For reference, this look back at some team jerseys from my Junior racing career may not be used for psychoanalytical purposes relating to the residual effects of wearing the following articles of clothing as a teenager.
I had done a couple races unattached before being fortunate enough to get hooked up with the Marin Cyclists as a youngster for my first official team jersey. With an understated silhouette of Mt. Tam on the chest and a very mellow color scheme, this jersey was pretty sweet in retrospect. I didn't appreciate the importance of the latter element at the time but would come to remember it fondly in the following years. Here's why:
Okay, the Morgul Bismark/Killer Loop team was great but the kit left a little something to be desired. Maybe it was the fact that we had Killer Loop as a primary sponsor that made them want to make the jersey as blindingly bright as possible. Not sure.
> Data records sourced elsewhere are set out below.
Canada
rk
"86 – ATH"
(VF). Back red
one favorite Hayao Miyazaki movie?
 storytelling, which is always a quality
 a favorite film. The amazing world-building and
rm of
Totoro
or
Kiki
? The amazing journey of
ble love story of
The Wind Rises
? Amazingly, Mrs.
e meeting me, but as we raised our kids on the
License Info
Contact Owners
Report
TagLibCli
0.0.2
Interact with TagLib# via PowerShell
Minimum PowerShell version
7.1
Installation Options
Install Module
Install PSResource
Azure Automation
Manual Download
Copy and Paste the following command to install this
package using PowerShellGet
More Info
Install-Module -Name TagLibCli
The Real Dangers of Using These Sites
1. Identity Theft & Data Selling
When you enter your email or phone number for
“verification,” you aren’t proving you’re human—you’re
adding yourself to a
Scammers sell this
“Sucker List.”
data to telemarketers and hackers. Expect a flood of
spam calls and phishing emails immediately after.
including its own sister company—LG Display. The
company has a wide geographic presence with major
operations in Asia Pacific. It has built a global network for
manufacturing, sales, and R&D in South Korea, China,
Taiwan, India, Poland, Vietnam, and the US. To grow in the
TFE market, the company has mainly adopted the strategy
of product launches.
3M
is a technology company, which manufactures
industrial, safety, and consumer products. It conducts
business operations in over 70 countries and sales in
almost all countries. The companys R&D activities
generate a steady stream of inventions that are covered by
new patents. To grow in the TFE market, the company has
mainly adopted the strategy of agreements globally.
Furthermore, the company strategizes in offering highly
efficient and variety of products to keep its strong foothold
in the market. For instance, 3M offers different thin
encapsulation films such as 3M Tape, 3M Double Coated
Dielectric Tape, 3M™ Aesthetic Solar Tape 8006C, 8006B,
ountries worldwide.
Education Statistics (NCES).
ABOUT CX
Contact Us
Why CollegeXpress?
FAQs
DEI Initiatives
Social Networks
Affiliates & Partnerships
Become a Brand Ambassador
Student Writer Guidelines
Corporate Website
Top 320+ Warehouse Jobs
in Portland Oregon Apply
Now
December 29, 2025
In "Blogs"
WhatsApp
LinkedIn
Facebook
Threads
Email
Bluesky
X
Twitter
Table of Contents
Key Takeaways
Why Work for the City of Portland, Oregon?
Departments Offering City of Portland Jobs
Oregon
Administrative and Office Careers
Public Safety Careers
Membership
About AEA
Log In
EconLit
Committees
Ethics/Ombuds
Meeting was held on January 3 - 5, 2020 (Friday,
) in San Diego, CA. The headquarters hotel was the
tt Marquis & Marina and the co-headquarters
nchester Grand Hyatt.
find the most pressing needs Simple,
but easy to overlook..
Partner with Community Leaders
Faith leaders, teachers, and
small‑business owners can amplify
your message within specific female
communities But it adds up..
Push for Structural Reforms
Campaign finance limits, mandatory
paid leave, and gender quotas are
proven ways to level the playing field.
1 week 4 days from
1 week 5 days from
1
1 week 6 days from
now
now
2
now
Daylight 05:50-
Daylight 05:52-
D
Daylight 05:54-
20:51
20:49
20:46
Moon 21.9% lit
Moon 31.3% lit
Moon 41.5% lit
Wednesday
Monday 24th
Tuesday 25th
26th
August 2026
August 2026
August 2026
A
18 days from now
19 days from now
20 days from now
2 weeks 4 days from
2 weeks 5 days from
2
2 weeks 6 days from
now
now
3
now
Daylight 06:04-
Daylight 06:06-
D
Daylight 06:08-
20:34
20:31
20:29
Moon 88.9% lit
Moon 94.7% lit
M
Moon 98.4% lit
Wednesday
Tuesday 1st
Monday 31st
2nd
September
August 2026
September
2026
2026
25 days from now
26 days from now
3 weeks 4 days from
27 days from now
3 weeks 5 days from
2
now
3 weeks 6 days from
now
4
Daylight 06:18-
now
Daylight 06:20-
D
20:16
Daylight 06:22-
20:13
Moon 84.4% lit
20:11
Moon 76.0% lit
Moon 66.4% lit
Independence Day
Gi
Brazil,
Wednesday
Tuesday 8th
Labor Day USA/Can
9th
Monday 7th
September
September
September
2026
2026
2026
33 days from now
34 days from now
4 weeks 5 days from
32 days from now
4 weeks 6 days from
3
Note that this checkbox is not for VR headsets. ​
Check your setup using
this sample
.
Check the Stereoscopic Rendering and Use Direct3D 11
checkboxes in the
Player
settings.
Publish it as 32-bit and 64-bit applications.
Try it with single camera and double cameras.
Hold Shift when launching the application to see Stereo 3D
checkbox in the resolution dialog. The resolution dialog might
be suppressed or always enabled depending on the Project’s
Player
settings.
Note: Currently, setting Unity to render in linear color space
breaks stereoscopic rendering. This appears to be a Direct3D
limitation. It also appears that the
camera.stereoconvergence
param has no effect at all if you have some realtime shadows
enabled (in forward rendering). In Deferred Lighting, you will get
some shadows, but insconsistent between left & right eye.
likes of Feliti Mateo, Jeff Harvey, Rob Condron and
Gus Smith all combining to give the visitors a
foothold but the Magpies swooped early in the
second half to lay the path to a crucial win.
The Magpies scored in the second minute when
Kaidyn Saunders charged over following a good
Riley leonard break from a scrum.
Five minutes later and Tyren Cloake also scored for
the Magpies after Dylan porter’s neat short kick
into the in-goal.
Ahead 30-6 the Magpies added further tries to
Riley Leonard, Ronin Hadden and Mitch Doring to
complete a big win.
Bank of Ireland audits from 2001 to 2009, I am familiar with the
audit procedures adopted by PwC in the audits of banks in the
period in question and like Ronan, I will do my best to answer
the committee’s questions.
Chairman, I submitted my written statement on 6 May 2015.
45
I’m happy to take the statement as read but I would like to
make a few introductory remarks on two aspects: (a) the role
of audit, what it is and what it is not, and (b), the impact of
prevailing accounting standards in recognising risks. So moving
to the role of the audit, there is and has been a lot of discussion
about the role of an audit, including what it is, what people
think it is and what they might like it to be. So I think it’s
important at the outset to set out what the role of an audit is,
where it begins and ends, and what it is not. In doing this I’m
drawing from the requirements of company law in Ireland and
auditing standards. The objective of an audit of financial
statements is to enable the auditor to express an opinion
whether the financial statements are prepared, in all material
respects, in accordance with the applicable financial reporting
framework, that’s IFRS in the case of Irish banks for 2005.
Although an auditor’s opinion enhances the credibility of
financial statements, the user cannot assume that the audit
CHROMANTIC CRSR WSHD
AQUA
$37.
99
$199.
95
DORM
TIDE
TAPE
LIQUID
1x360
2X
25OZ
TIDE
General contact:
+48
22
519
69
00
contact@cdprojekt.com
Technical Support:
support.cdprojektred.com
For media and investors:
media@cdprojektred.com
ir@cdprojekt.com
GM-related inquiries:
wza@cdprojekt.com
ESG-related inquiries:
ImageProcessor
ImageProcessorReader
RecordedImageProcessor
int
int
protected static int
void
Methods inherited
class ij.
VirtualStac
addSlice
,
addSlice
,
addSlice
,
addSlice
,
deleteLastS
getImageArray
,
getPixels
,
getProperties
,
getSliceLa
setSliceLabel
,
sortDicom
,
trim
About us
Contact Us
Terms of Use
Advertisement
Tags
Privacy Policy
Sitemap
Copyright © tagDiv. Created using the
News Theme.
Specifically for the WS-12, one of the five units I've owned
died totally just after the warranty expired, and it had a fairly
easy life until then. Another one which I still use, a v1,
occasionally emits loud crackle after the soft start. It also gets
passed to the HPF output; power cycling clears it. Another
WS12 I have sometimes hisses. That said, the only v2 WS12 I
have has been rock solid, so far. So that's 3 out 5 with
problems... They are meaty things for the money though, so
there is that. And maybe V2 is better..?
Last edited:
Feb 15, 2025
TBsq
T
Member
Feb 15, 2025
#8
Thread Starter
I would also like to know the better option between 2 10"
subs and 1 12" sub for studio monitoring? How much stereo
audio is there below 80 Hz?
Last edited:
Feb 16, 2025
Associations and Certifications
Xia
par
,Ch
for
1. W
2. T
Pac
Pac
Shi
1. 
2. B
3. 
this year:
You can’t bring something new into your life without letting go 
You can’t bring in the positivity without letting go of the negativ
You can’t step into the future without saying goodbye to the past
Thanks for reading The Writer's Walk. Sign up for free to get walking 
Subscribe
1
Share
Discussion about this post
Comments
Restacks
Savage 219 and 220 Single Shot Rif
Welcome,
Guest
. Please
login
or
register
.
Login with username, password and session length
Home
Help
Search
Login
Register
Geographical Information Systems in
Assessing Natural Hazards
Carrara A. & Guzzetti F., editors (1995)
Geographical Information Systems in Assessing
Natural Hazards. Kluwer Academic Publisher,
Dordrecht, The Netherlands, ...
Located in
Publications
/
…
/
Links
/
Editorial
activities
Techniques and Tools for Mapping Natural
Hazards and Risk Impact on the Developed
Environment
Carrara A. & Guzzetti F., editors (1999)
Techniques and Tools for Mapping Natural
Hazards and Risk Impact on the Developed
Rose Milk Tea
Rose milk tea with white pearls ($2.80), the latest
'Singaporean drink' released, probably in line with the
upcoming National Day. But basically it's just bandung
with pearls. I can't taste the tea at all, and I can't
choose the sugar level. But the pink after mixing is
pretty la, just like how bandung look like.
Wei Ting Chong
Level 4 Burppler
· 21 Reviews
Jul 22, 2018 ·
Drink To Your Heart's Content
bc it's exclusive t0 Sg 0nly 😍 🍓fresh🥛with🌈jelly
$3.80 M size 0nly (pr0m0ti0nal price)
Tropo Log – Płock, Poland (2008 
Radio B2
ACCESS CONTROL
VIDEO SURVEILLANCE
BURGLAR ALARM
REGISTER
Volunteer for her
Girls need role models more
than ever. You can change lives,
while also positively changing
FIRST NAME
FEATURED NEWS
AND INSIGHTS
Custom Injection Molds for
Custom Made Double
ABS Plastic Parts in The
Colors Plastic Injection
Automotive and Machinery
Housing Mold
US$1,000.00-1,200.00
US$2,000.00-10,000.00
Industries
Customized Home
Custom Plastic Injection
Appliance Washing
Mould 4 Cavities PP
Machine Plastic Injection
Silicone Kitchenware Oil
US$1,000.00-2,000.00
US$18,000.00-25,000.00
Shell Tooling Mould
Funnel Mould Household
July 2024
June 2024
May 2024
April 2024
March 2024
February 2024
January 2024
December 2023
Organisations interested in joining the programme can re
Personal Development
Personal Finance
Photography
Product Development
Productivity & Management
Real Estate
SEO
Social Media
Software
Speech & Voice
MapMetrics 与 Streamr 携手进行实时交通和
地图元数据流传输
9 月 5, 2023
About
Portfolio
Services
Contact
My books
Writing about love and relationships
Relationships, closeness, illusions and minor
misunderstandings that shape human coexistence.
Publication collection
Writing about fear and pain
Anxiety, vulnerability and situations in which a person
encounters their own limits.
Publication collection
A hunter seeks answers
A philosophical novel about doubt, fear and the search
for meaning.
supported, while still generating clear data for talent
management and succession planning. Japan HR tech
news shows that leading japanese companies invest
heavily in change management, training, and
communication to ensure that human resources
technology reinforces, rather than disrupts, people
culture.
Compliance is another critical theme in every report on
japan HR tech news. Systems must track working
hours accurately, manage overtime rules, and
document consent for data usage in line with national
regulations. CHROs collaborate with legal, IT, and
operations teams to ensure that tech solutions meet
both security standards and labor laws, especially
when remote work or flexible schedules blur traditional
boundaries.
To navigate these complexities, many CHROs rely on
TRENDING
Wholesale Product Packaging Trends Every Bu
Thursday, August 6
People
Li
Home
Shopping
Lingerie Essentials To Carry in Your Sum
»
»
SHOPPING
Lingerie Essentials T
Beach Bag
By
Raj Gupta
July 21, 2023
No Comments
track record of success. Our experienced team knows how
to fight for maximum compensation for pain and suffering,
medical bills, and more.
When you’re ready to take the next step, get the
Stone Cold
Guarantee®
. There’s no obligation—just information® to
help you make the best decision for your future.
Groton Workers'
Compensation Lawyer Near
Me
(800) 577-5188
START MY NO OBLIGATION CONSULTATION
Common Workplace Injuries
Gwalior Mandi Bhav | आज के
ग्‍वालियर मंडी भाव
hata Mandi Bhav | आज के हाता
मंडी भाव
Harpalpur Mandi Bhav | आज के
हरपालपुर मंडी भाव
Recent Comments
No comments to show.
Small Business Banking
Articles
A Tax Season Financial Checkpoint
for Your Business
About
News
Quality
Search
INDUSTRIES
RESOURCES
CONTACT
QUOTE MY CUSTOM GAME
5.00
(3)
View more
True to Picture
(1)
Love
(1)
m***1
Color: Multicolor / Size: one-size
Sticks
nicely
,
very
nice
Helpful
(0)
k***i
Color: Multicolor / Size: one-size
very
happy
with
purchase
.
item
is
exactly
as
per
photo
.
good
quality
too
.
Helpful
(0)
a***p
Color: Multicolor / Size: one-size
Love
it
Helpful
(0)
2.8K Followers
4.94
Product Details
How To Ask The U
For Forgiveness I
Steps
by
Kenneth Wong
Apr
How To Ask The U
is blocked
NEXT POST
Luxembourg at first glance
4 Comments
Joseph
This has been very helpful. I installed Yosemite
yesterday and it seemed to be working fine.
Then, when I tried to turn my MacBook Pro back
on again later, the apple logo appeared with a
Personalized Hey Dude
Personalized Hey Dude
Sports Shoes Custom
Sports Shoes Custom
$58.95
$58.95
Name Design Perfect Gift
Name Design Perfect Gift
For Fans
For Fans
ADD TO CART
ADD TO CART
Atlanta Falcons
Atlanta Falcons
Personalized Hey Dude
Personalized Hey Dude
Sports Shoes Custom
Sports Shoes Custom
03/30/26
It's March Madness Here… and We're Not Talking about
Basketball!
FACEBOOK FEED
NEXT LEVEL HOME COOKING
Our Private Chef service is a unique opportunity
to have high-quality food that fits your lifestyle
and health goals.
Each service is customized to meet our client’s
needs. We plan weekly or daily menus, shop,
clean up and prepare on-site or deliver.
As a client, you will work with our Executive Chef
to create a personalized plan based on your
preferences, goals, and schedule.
Regardless, operating out of Davis Phinney and Ron Keifel's shop on the Hill in Boulder and run by Randy Gaffney, the team was one of the best in the country for a while and well worth the day glow. This was also at the time when everyone was rocking the flourescent yellow however, I can't look at the above photo without thinking of the high-lighters on my desk. I am missing the Morgul Bismark jersey design that followed this one because none of the platoon were able to make it home from the battlefield intact. It was a doozy too but compared to my next team jersey and first foray into mounatin bike racing...it was great. On to the world of dirt...or rocks since I raced in Colorado and the Rockies:
The Salsa/Cycle Logic team was excellent in most respects, but the the initial jersey design was not one of them. Don't get me wrong, I was incredibly proud to race for Salsa Cycles. We got bikes and a lot of other great stuff from the sponsors so I am not proud of criticizing the kit but...
...engineers have confirmed that there were some design flaws from the beginning. The alternately colored sleeves were especially perplexing to me and continue to baffle me many years later. I also believe Salsa was working on some new "Pepper Man" designs and used our team as a test group. The above design was not highly recommended by this rider. So then we got to rock these as an alternative:
This jersey design has actually aged well but I often felt as if I was leading the Mountains Competition of the Tour de Jamaica. I was recently watching the 1989 Tour de France DVD and noticed that the RMO jerseys, worn most notably by Charly Mottet, were strikingly similar. Somewhat less Rastafarian but similar nonetheless.
The two elements of this jersey that I was never able to get a straight answer on were the "Peace" sign and the seemingly random homage to Stevie Ray Vaughn on the back right pocket. The era of this jersey was shortly after Vaughn's death but it was amazing how many people asked me about it on startlines and group rides. The peace sign just seemed like an afterthought and didn't help me get riled up for battles I was taking part in. I blame the peace sign for many, many losses.
So the moral of the story is that bad team kits are kind of like family. You can't really choose them and sometimes you just have to accept them and hope that the next year is better.